> [Exercise directions] Copy the lines below with no changes.

> [Records for the exercise]
## Start
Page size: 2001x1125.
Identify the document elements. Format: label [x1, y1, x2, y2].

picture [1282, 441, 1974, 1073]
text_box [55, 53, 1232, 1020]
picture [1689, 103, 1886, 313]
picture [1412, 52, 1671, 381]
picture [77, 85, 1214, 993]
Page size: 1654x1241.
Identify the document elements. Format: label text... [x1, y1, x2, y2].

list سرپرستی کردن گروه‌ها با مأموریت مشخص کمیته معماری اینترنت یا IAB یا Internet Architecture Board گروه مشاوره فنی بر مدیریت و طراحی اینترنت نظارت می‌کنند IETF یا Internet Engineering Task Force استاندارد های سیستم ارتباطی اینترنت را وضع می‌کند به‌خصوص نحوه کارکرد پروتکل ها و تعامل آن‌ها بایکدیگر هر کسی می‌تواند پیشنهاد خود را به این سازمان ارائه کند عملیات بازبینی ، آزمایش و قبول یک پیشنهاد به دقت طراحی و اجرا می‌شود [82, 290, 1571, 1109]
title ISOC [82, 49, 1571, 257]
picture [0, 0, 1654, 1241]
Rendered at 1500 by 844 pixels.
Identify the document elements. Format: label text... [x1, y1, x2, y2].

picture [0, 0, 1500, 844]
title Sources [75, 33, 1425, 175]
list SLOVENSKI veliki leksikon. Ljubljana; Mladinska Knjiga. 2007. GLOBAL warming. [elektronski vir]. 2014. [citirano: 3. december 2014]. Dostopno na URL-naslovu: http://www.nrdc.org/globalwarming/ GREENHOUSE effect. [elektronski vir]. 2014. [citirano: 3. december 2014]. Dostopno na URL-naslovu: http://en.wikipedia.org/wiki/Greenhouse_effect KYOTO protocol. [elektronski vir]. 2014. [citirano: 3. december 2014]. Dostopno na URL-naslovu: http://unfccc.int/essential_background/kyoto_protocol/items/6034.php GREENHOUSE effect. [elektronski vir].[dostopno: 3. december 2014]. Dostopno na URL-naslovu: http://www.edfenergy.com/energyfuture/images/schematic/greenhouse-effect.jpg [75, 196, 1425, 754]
## End
> [Result of the exercise]
Page size: 2001x1125.
Identify the document elements. Format: label [x1, y1, x2, y2].

picture [1282, 441, 1974, 1073]
text_box [55, 53, 1232, 1020]
picture [1689, 103, 1886, 313]
picture [1412, 52, 1671, 381]
picture [77, 85, 1214, 993]
Page size: 1654x1241.
Identify the document elements. Format: label text... [x1, y1, x2, y2].

list سرپرستی کردن گروه‌ها با مأموریت مشخص کمیته معماری اینترنت یا IAB یا Internet Architecture Board گروه مشاوره فنی بر مدیریت و طراحی اینترنت نظارت می‌کنند IETF یا Internet Engineering Task Force استاندارد های سیستم ارتباطی اینترنت را وضع می‌کند به‌خصوص نحوه کارکرد پروتکل ها و تعامل آن‌ها بایکدیگر هر کسی می‌تواند پیشنهاد خود را به این سازمان ارائه کند عملیات بازبینی ، آزمایش و قبول یک پیشنهاد به دقت طراحی و اجرا می‌شود [82, 290, 1571, 1109]
title ISOC [82, 49, 1571, 257]
picture [0, 0, 1654, 1241]
Rendered at 1500 by 844 pixels.
Identify the document elements. Format: label text... [x1, y1, x2, y2].

picture [0, 0, 1500, 844]
title Sources [75, 33, 1425, 175]
list SLOVENSKI veliki leksikon. Ljubljana; Mladinska Knjiga. 2007. GLOBAL warming. [elektronski vir]. 2014. [citirano: 3. december 2014]. Dostopno na URL-naslovu: http://www.nrdc.org/globalwarming/ GREENHOUSE effect. [elektronski vir]. 2014. [citirano: 3. december 2014]. Dostopno na URL-naslovu: http://en.wikipedia.org/wiki/Greenhouse_effect KYOTO protocol. [elektronski vir]. 2014. [citirano: 3. december 2014]. Dostopno na URL-naslovu: http://unfccc.int/essential_background/kyoto_protocol/items/6034.php GREENHOUSE effect. [elektronski vir].[dostopno: 3. december 2014]. Dostopno na URL-naslovu: http://www.edfenergy.com/energyfuture/images/schematic/greenhouse-effect.jpg [75, 196, 1425, 754]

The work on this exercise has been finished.